Beyond these unregistered and problematic activities, the APB case was aggravated further by the fact that APB had marketed investment products to thousands of retail clients. While marketing activities by independent financial advisors (including registered investment advisors) without securities licenses may have occurred on a limited basis in the past and not attracted much notice, the APB case has forced the Japanese regulators to address these types of programs.

As a result of the APB case, the Japanese regulators have placed increased scrutiny on unregistered solicitations and sales, both with respect to the issuers of the foreign financial products involved and on the distributors of these products. The Japanese regulators are also taking a much more proactive approach towards ex-Japan participants who deal with Japanese investors. For offshore issuers, even if not intending to offer its products in Japan, it should be noted that if there are greater than 50 Japan offerees, and there is some organized offering program, the issuer can be deemed to have conducted an illegal public offering in Japan. Simply claiming that the issuer was approached outside of Japan by Japanese investors is unlikely to be accepted by Japanese regulators when there are thousands of Japanese retail investors involved.

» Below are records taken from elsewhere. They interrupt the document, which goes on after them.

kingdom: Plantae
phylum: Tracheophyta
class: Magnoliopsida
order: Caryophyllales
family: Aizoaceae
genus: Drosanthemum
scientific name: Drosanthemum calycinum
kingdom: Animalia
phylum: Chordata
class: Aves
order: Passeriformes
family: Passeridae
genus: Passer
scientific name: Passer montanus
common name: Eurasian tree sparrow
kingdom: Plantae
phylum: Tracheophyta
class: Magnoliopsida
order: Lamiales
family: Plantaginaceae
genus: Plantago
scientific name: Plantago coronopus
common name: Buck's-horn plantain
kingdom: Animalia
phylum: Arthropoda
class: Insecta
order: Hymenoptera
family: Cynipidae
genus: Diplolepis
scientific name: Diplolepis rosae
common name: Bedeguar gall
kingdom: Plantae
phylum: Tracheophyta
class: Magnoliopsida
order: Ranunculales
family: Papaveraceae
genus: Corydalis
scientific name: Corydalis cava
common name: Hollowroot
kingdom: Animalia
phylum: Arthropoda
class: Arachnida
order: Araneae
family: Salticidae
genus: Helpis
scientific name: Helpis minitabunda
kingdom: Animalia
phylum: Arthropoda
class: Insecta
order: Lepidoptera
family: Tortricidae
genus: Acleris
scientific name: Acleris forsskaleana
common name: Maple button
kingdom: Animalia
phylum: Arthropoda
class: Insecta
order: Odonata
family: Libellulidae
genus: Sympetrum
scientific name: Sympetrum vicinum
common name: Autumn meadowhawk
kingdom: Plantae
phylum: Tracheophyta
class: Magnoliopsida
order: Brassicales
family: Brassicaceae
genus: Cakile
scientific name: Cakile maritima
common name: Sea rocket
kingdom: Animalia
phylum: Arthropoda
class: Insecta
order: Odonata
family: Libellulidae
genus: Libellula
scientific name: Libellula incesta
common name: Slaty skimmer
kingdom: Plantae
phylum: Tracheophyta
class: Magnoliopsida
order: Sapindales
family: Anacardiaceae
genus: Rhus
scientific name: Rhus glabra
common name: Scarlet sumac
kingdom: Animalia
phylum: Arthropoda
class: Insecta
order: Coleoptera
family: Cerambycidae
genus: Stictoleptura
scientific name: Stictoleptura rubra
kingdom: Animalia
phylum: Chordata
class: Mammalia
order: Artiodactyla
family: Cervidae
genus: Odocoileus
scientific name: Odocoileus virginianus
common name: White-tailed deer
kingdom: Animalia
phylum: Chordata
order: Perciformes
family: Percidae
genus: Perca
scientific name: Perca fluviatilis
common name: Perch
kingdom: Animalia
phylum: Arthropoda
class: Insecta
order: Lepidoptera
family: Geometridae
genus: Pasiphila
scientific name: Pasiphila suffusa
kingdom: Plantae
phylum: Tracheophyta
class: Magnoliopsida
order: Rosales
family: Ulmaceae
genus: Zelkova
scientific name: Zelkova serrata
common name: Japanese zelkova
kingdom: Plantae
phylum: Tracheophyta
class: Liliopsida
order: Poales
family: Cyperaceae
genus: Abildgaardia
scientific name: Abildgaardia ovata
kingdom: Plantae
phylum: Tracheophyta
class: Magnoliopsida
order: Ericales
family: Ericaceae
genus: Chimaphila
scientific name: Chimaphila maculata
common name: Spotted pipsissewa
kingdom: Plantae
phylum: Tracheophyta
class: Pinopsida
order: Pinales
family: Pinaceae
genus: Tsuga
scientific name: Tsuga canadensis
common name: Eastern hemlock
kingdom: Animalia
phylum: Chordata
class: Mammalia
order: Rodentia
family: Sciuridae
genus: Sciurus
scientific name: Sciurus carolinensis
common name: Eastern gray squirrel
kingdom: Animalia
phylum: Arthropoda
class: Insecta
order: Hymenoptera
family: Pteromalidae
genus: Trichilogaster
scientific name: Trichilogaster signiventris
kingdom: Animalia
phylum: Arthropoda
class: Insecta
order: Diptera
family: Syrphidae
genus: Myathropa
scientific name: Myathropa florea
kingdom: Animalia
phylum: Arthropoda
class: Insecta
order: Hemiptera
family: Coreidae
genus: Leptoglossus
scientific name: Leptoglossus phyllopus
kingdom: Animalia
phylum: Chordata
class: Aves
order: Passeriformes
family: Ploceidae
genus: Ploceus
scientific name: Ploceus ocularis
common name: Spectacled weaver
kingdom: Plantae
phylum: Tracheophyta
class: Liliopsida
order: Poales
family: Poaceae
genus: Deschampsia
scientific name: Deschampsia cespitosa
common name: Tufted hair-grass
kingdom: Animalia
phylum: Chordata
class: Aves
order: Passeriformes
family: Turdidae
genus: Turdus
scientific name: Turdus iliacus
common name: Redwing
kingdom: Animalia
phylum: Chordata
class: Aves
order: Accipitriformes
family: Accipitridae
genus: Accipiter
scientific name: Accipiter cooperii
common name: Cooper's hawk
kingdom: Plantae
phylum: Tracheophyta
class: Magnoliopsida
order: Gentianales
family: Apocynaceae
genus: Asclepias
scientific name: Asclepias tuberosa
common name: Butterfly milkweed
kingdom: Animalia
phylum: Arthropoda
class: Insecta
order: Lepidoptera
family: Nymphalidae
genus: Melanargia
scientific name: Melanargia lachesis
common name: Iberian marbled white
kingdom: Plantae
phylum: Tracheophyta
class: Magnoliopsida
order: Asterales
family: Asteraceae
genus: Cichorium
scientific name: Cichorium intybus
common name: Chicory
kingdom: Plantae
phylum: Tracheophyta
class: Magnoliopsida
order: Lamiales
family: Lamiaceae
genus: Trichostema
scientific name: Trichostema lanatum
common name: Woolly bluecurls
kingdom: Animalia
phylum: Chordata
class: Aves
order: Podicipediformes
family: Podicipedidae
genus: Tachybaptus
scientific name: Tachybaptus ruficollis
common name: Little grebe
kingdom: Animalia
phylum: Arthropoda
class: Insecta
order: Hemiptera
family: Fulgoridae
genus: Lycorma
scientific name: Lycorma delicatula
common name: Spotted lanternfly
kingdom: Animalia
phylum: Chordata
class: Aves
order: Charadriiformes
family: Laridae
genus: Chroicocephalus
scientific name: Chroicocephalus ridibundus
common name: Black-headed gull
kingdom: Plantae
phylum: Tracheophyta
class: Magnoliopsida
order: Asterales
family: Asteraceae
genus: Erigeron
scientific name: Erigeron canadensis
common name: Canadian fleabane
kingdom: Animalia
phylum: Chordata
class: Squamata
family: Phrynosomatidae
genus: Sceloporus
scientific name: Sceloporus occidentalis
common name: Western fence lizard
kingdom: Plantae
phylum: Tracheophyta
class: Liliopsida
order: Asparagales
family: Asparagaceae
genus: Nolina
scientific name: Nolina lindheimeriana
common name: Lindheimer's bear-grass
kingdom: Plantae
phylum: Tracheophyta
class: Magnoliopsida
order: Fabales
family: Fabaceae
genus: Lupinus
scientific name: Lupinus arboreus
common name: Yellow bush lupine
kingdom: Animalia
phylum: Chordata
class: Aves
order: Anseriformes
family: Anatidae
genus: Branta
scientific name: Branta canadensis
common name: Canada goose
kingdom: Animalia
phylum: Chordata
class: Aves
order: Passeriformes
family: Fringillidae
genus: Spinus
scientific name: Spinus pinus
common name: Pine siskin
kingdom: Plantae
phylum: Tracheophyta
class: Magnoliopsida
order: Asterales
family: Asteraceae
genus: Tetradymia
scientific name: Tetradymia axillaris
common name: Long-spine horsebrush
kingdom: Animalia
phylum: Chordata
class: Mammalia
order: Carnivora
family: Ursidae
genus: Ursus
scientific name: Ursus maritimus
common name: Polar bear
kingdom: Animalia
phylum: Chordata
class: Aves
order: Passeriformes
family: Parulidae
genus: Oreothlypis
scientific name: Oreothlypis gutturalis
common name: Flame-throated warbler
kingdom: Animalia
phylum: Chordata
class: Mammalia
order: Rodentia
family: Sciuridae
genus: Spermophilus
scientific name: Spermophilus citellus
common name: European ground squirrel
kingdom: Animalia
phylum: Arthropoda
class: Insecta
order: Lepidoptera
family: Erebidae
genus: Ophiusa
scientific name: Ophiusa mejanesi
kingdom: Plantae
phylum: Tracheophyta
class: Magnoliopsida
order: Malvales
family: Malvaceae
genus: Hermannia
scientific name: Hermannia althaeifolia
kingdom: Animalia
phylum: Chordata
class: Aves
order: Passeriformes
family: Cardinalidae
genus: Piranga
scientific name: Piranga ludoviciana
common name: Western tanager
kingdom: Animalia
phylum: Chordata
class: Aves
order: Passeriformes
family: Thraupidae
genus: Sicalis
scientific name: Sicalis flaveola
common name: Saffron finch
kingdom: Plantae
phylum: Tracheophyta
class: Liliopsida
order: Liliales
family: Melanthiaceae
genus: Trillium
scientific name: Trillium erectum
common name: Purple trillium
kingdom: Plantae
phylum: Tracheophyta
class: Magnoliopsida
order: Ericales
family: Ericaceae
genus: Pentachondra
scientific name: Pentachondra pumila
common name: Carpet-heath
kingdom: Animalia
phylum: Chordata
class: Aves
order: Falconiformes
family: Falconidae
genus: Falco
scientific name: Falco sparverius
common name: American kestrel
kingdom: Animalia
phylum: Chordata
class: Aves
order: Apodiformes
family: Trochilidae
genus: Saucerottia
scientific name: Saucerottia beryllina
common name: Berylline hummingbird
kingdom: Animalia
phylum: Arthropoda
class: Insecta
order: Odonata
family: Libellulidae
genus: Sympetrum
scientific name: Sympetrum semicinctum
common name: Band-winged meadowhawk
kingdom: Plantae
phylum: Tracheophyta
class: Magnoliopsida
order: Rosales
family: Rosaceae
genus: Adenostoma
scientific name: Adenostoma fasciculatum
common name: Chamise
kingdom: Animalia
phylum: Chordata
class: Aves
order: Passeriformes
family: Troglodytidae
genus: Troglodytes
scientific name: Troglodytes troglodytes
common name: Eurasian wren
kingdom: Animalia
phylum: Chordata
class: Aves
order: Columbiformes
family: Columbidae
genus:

We believe that APB is a particularly significant case, as it demonstrates that unregistered offering and solicitation activities will be sanctioned in Japan. Although there have been various schemes for participants in the past to fund raise in Japan without adequate registrations or registered distributors involved, with these recent cases, such actions run very significant supervisory and reputational risks. The SESC rejected the use of the investment advisor registration to provide support service to subscribe for offshore securities (i.e., it is an intermediation for securities distribution) and found that APB was marketing offshore securities interests requiring that APB possess a Type I or Type II Financial Instruments Business registration. So for market participants seeking to raise funds from investors in Japan, it is now clear that such participants need to either obtain a Type I or Type II registration themselves or engage a Type I or Type II registrant.

It should also be noted that the SESC is scrutinizing a number of non-traditional securities, such as savings products and insurance products. While the sale of insurance products is heavily regulated under Japanese insurance laws, recently various insurance-like products have also been coming under greater scrutiny. In particular, it should be noted that some products may be characterized as securities by the Japanese regulators, even though they may not be characterized as securities in their home jurisdictions. For market participants dealing in these types of products, if there are Japanese investors involved great care must be taken prior to any such issuances in Japan to ensure that the participants are not found to have engaged, albeit unintentionally, in an illegal securities offering in Japan.

The APB and MRI cases have demonstrated to the Japanese regulators the necessity of looking beyond Japan to ensure that Japanese investors are appropriately protected, and we expect this trend to continue. As such, we would recommend to institutions currently involved or considering involvement with Japanese market participants to examine closely their structures and ensure that their activities fall within the scope of permitted registered activities.